In his new book Tribe, Sebastian Junger argues that much of the difference lies not in the individuals, but in the societies to which they return. During a war, American soldiers become deeply immersed in a life of mutual support and emotional connection. Then they return home to a hyper-individualistic, fragmented, superficial consumer society. The shift is just too troubling for many. Life is suddenly bereft of collective meaning. There is no tribe.
It turns out that PTSD is not just about coping with memories of death and destruction; it is an abrupt loss of tribal ties and a resulting crisis of meaning. “When combat vets say that they miss the war,” writes Junger, “they might be having an entirely healthy response.”
“As awkward as it is to say, part of the trauma of war seems to be giving it up,” Junger insists. The intense, shared purpose in life-and-death circumstances is intoxicating and fulfilling. As one soldier told oral historian Studs Terkel, “For the first time in [our] lives….we were in a tribal sort of situation where we could help each other without fear.”
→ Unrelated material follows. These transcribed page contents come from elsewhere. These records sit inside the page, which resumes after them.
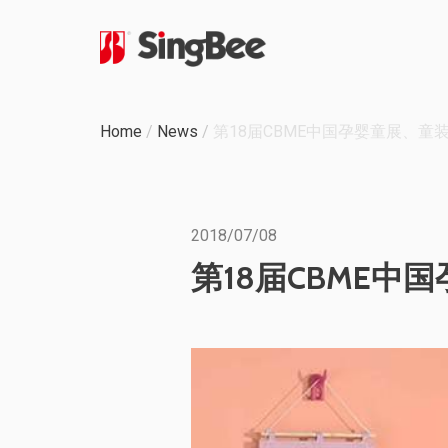
公司历程
Home
/
News
/
第18届CBME中国孕婴童展、童
内部生产
认证与奖励
2018/07/08
OEM & ODM 项目
第18届CBME中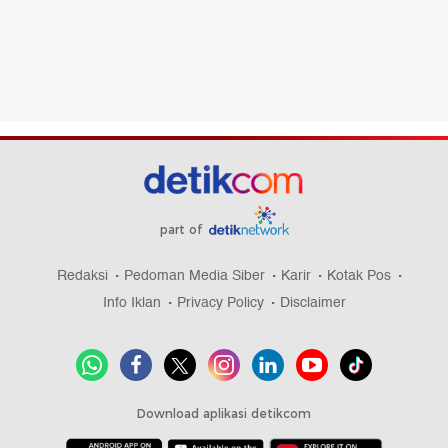
part of
Redaksi
Pedoman Media Siber
Karir
Kotak Pos
Info Iklan
Privacy Policy
Disclaimer
Download aplikasi detikcom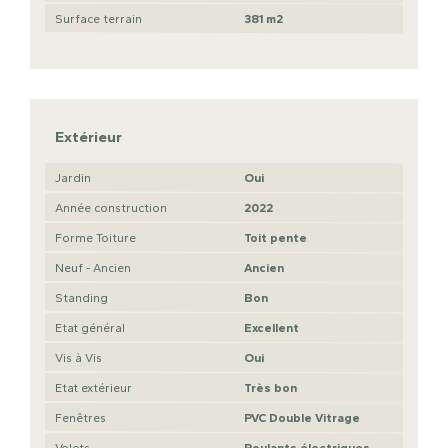
Surface terrain
381 m2
Extérieur
Jardin
Oui
Année construction
2022
Forme Toiture
Toit pente
Neuf - Ancien
Ancien
Standing
Bon
Etat général
Excellent
Vis à Vis
Oui
Etat extérieur
Très bon
Fenêtres
PVC Double Vitrage
Volets
Roulants électriques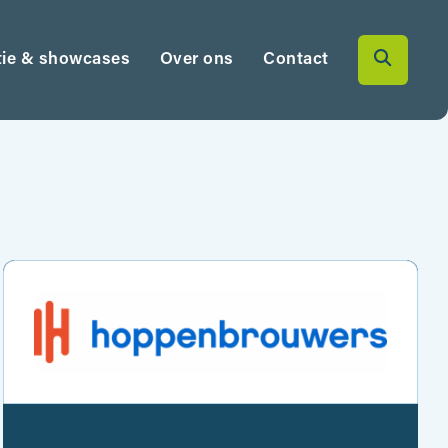
tie & showcases
Over ons
Contact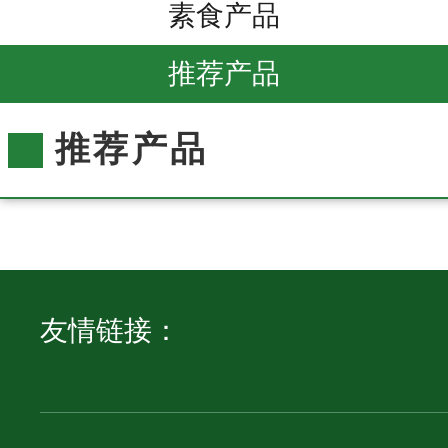
素食产品
推荐产品
推荐产品
友情链接：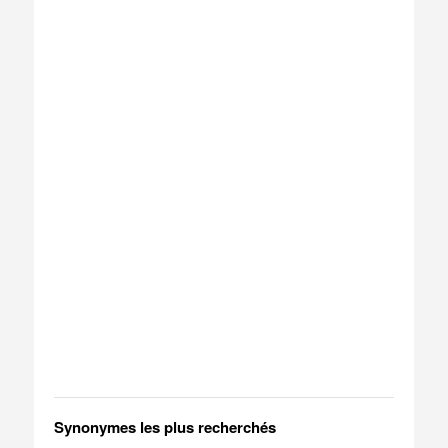
Synonymes les plus recherchés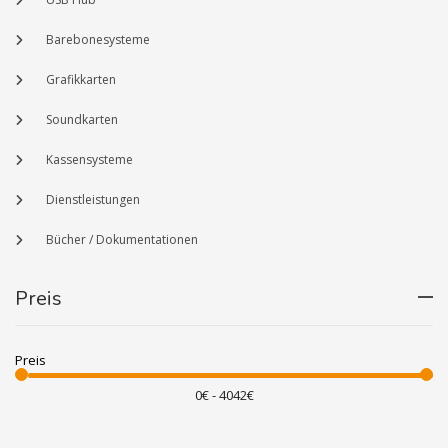
Barebonesysteme
Grafikkarten
Soundkarten
Kassensysteme
Dienstleistungen
Bücher / Dokumentationen
Preis
Preis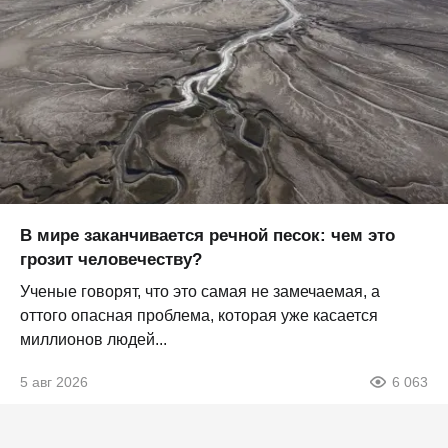
В мире заканчивается речной песок: чем это
грозит человечеству?
Ученые говорят, что это самая не замечаемая, а
оттого опасная проблема, которая уже касается
миллионов людей...
5 авг 2026
6 063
This theme was moving explored by Rebecca Solnit in her beautiful book, A Paradise Built in Hell, which describes how people show amazing empathy and help for each other in the face of earthquakes, hurricanes and wars. Londoners who lived through the Blitz during World War II don’t really yearn for the danger or death of that time. They do yearn for the profound unity and cooperation that the Blitz inspired.